Cold Kids & Campfires Pt 2 Brings the Heat to Saint Louis


By Jonathon Walters
Photos by Jonathon Walters Photography  

The Cold Kids & Campfires Tour Pt 2 stopped at Fubar in St. Louis, Missouri. Headlining the much- anticipated show were Chicago alternative bands; 7 Minutes in Heaven and Marina City, and Virginia’s Pop/Punk group, Broadside. Supporting groups were Life on Broadway of Centralia, Illinois and This Is Our Dance, of STL.

Fans lined up hours before the show in sub-freezing temperatures to guarantee a spot close to the action—even this weather couldn’t break devoted fans’ spirit.

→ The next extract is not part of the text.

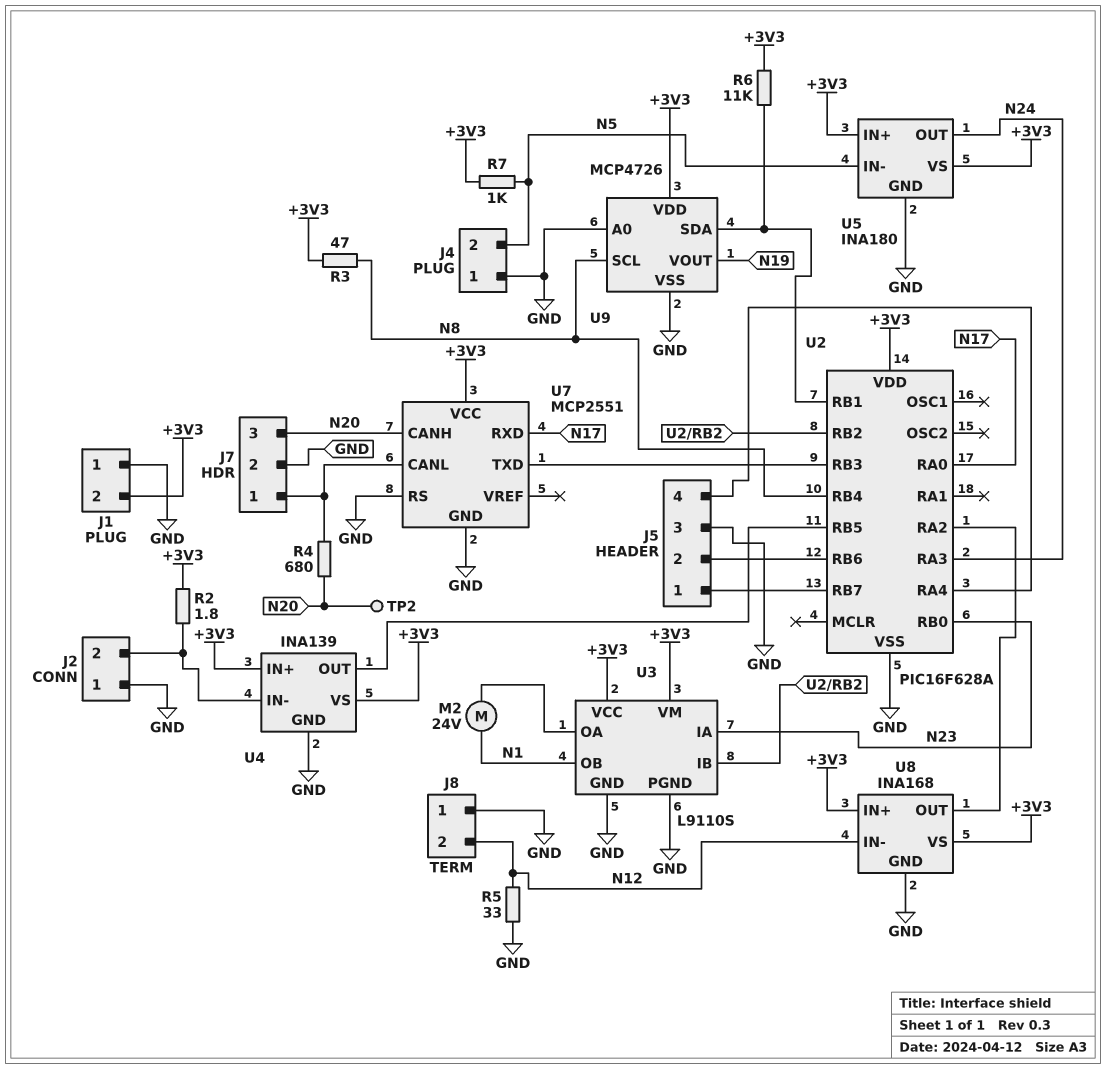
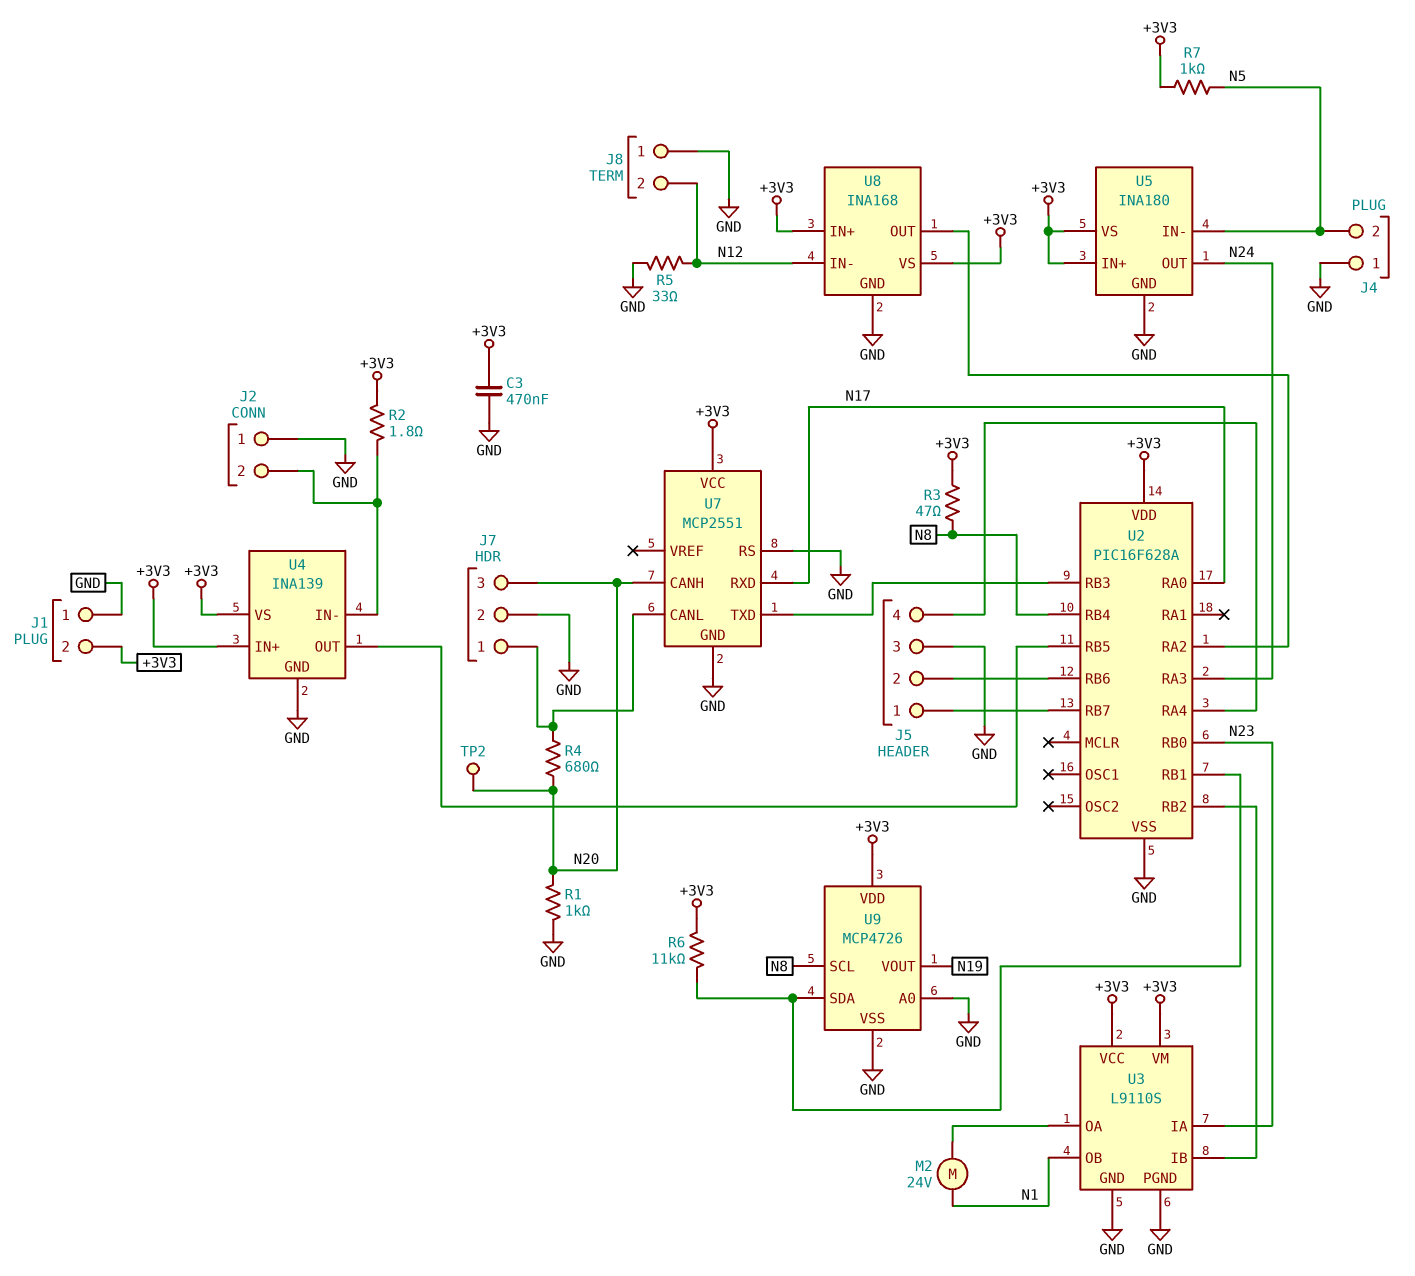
C3: none -> 470nF (+3V3, GND)
R1: none -> 1k (GND, N20)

By the time opening act, This Is Our Dance took the stage the crowd was at a fever pitch. The group loop-backed vocal performance showed it was definitely not the band’s first time in the spotlight, having shared the stage in the past with acts such as Alex Goot and Sam Tsui. Throughout the performance Davey Vaughn consistently delivered passionate vocal ranges.

A poised display of emotions hinting at the struggles of growing up and a diverse conveyance of well-placed metaphors were apparent in all the lyrics of their songs, but especially in “Beyond the Horizon.” In “Now I’m Listening” epiphanic verses suggested how the simple gesture of listening can slowly mend issues from relationships past, provided they haven’t been delayed too long.

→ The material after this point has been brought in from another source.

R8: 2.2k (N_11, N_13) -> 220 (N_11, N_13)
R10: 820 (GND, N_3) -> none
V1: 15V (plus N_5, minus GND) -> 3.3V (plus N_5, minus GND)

Local favorite and supporting act, Life On Broadway but brought their rock game—covering everything from acoustic to rap—revving up the crowd. This performance marked one year and four days since they first took the stage, and to add to the significance, 2016 marked the second consecutive year playing with both the “Cold Kids & Campfires Tour” and 7 Minutes in Heaven at Fubar.

Marina City took control and brought the heat. From engaging the audience on a “longest claps game” to talking to individual crowd members, they mesmerized. Interestingly enough, their talent doesn’t lie solely with any one-band member, but yet as a unified team working together like a well-oiled machine.

By “I Can’t Love You” the crowd had begun to get in touch with their feelings. And despite it being an “acoustic tour,” that didn’t stop vocalist and front man Ryan Argast from jumping around on stage. The emotional resonance and depiction of loss delivered in this song was enough to chill even the warmest of hearts.

How do you follow up such a powerful performance? You do it with a story of overcoming life’s obstacles. Argast took a serious stance and explained how life can, “get to you.” He said, “Life isn’t always fair.” When his band drove 24-hours to perform at a large festival in the south they arrived to discover that they had been taken for $1400. Too broke to retreat with their tails between their legs; they ventured a bold move: pulling out their guitars they took to the streets, busking. In a short amount of time they had made enough money singing to passersby that they were not only able to return home, but also to eventually record a new album.

The impactful tale seemed to give the crowd hope. During the next part of their set, Marina City explored their musical boundaries, pushing the envelope on genre norms. They turned off all guitars and microphones and performed a song completely unplugged to honor the their past struggles. This is, without a doubt, a band to watch as they rise through the charts in the coming years.

Broadside followed and lead singer, Ollie Baxxter captivated the audience with his powerful delivery. This song about the life experiences of a mature man standing strong to honor his family was perfect poetry. The band enchanted the patrons into a trance-like state. It would be difficult not to enjoy a performance from a group of musicians and artists as they intricately recalled songs of about wishing they had done things differently as opposed to being selfish, as stated in their EP, “Side Effects.”

The scene fit nicely with the theme of the tour as the group brought the evening to a calm finale while delivering the theme to the audience. Clad in their sweaters and sock hats, they almost seemed to be nestled snuggly around a makeshift “campfire.” And the crowd’s energy didn’t fade out until the last note was strummed.